What you are asked to do:
Only one stretch of the records below is wanted: the lines from the one holding "Are files required" through the one holding "No slashes/dashes". Return it exactly, both ends included.

[Saved data entries]
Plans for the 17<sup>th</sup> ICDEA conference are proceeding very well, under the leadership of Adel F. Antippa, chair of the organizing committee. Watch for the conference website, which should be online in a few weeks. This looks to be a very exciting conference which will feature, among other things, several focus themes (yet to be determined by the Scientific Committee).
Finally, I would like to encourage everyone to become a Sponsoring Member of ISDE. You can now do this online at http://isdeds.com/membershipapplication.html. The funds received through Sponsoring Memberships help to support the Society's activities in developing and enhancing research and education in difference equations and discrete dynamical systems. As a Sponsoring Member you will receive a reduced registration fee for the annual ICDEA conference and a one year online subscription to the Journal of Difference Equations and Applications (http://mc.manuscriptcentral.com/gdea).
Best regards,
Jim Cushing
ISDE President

---

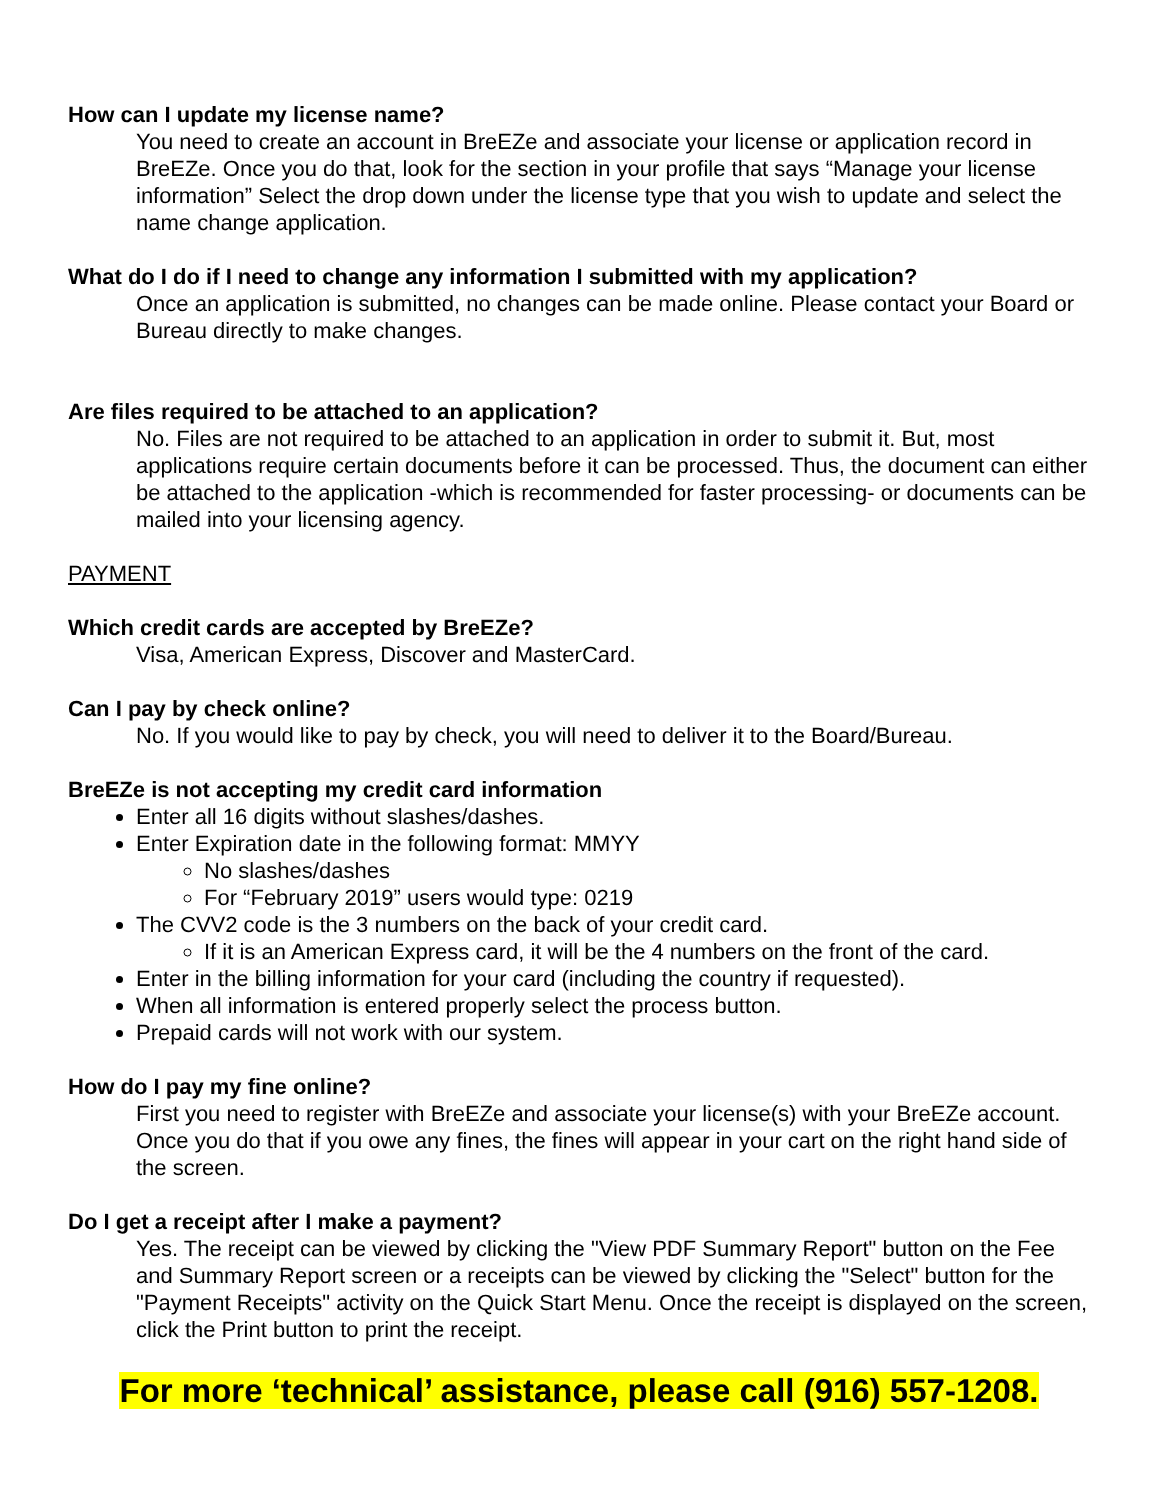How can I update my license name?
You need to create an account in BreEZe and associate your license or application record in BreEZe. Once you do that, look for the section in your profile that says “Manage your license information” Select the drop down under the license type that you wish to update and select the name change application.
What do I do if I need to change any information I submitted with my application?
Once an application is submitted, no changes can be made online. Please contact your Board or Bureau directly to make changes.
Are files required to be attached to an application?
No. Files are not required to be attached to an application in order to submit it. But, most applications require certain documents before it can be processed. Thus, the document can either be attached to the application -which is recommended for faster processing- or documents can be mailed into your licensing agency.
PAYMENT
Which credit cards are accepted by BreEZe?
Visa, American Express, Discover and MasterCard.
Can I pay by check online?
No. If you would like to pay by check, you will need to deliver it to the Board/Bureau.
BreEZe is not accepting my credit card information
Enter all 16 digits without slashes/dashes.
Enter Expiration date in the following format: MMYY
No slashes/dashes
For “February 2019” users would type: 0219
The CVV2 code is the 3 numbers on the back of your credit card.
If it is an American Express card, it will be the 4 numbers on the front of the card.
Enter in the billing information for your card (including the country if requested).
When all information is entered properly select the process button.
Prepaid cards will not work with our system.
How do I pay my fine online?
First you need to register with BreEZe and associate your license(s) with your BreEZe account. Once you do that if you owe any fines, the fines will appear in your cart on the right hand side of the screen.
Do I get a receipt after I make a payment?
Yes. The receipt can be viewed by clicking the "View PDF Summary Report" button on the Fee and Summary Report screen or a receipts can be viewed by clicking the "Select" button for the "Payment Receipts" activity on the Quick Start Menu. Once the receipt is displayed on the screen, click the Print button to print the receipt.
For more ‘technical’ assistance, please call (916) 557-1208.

* * *

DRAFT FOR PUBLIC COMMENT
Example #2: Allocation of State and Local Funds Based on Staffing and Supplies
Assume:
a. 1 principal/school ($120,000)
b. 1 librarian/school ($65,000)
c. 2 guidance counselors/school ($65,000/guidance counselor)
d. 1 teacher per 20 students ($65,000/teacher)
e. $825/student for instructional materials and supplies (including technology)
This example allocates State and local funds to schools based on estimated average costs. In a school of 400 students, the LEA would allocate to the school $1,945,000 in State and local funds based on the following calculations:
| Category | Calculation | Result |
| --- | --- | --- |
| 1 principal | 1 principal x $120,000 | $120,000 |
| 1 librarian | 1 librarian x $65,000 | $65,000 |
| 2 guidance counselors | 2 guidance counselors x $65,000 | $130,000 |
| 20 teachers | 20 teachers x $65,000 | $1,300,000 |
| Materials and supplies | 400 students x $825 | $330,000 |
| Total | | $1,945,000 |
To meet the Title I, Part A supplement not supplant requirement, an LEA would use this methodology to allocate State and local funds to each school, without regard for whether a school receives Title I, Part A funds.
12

Answer for this exercise:
Are files required to be attached to an application?
No. Files are not required to be attached to an application in order to submit it. But, most applications require certain documents before it can be processed. Thus, the document can either be attached to the application -which is recommended for faster processing- or documents can be mailed into your licensing agency.
PAYMENT
Which credit cards are accepted by BreEZe?
Visa, American Express, Discover and MasterCard.
Can I pay by check online?
No. If you would like to pay by check, you will need to deliver it to the Board/Bureau.
BreEZe is not accepting my credit card information
Enter all 16 digits without slashes/dashes.
Enter Expiration date in the following format: MMYY
No slashes/dashes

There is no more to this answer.